(Saved data entries)
____________

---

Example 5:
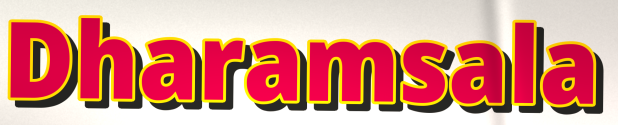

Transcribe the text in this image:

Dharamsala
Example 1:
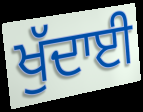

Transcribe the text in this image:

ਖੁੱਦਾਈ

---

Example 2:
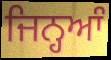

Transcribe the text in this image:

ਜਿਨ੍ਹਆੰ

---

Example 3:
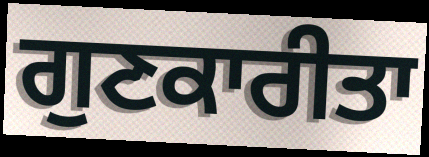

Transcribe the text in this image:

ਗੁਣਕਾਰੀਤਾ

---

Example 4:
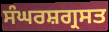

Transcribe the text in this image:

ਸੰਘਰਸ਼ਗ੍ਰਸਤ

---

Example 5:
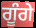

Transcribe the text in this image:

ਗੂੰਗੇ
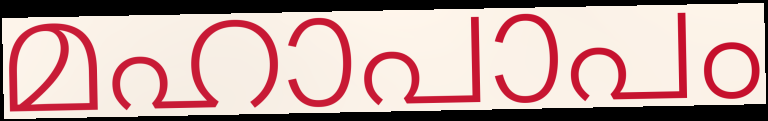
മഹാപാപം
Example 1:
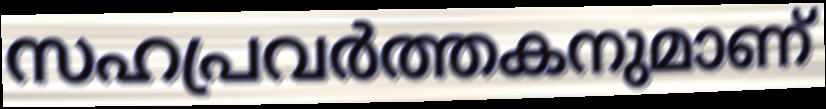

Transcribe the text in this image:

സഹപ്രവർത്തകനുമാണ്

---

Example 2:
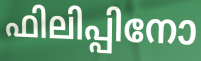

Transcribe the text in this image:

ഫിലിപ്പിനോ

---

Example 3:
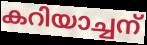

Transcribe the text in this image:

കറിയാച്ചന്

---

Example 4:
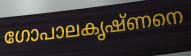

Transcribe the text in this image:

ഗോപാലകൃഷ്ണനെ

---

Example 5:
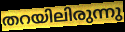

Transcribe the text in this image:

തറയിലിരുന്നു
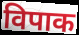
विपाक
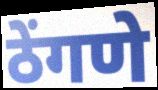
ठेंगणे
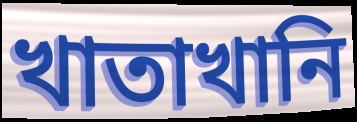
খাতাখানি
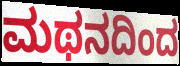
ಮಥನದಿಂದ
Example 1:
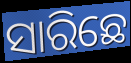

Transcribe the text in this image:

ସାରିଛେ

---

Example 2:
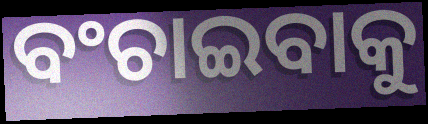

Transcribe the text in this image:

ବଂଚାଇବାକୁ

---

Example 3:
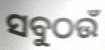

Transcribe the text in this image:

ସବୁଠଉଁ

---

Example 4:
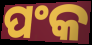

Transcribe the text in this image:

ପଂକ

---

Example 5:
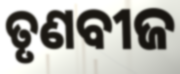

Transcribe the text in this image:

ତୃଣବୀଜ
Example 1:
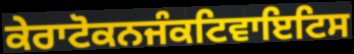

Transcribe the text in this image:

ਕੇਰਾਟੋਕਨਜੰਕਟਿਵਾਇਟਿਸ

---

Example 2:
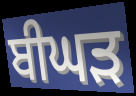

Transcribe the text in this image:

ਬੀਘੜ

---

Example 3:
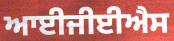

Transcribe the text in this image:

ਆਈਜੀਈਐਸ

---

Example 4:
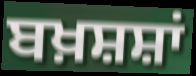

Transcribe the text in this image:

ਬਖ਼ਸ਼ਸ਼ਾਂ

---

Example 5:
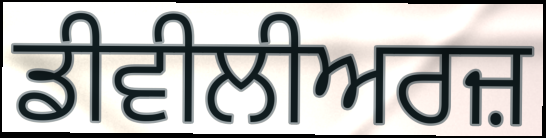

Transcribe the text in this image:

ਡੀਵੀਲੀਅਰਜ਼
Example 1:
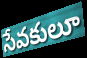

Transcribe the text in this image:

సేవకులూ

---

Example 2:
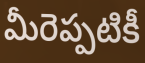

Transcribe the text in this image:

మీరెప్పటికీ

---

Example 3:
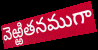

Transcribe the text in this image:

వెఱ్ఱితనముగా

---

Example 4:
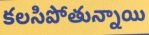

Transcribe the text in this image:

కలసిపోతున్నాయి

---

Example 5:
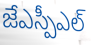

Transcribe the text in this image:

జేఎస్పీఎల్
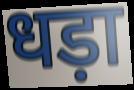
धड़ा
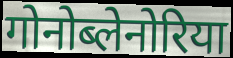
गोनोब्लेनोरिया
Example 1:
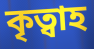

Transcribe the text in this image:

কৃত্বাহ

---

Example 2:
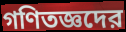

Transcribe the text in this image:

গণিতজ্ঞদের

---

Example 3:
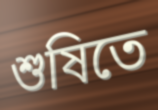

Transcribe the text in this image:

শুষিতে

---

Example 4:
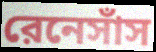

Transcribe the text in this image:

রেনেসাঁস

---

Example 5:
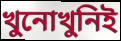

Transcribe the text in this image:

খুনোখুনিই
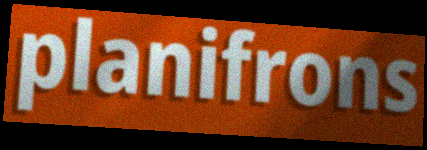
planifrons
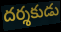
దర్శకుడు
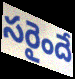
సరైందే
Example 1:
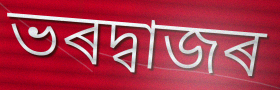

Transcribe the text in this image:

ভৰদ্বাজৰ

____________

*BRIEF*.
Please print all the data above word for word. Pictures should not appear in the copy.

*TASK RESULT*.
---

Example 5:

Transcribe the text in this image:

Dharamsala
Example 1:

Transcribe the text in this image:

ਖੁੱਦਾਈ

---

Example 2:

Transcribe the text in this image:

ਜਿਨ੍ਹਆੰ

---

Example 3:

Transcribe the text in this image:

ਗੁਣਕਾਰੀਤਾ

---

Example 4:

Transcribe the text in this image:

ਸੰਘਰਸ਼ਗ੍ਰਸਤ

---

Example 5:

Transcribe the text in this image:

ਗੂੰਗੇ
മഹാപാപം
Example 1:

Transcribe the text in this image:

സഹപ്രവർത്തകനുമാണ്

---

Example 2:

Transcribe the text in this image:

ഫിലിപ്പിനോ

---

Example 3:

Transcribe the text in this image:

കറിയാച്ചന്

---

Example 4:

Transcribe the text in this image:

ഗോപാലകൃഷ്ണനെ

---

Example 5:

Transcribe the text in this image:

തറയിലിരുന്നു
विपाक
ठेंगणे
খাতাখানি
ಮಥನದಿಂದ
Example 1:

Transcribe the text in this image:

ସାରିଛେ

---

Example 2:

Transcribe the text in this image:

ବଂଚାଇବାକୁ

---

Example 3:

Transcribe the text in this image:

ସବୁଠଉଁ

---

Example 4:

Transcribe the text in this image:

ପଂକ

---

Example 5:

Transcribe the text in this image:

ତୃଣବୀଜ
Example 1:

Transcribe the text in this image:

ਕੇਰਾਟੋਕਨਜੰਕਟਿਵਾਇਟਿਸ

---

Example 2:

Transcribe the text in this image:

ਬੀਘੜ

---

Example 3:

Transcribe the text in this image:

ਆਈਜੀਈਐਸ

---

Example 4:

Transcribe the text in this image:

ਬਖ਼ਸ਼ਸ਼ਾਂ

---

Example 5:

Transcribe the text in this image:

ਡੀਵੀਲੀਅਰਜ਼
Example 1:

Transcribe the text in this image:

సేవకులూ

---

Example 2:

Transcribe the text in this image:

మీరెప్పటికీ

---

Example 3:

Transcribe the text in this image:

వెఱ్ఱితనముగా

---

Example 4:

Transcribe the text in this image:

కలసిపోతున్నాయి

---

Example 5:

Transcribe the text in this image:

జేఎస్పీఎల్
धड़ा
गोनोब्लेनोरिया
Example 1:

Transcribe the text in this image:

কৃত্বাহ

---

Example 2:

Transcribe the text in this image:

গণিতজ্ঞদের

---

Example 3:

Transcribe the text in this image:

শুষিতে

---

Example 4:

Transcribe the text in this image:

রেনেসাঁস

---

Example 5:

Transcribe the text in this image:

খুনোখুনিই
planifrons
దర్శకుడు
సరైందే
Example 1:

Transcribe the text in this image:

ভৰদ্বাজৰ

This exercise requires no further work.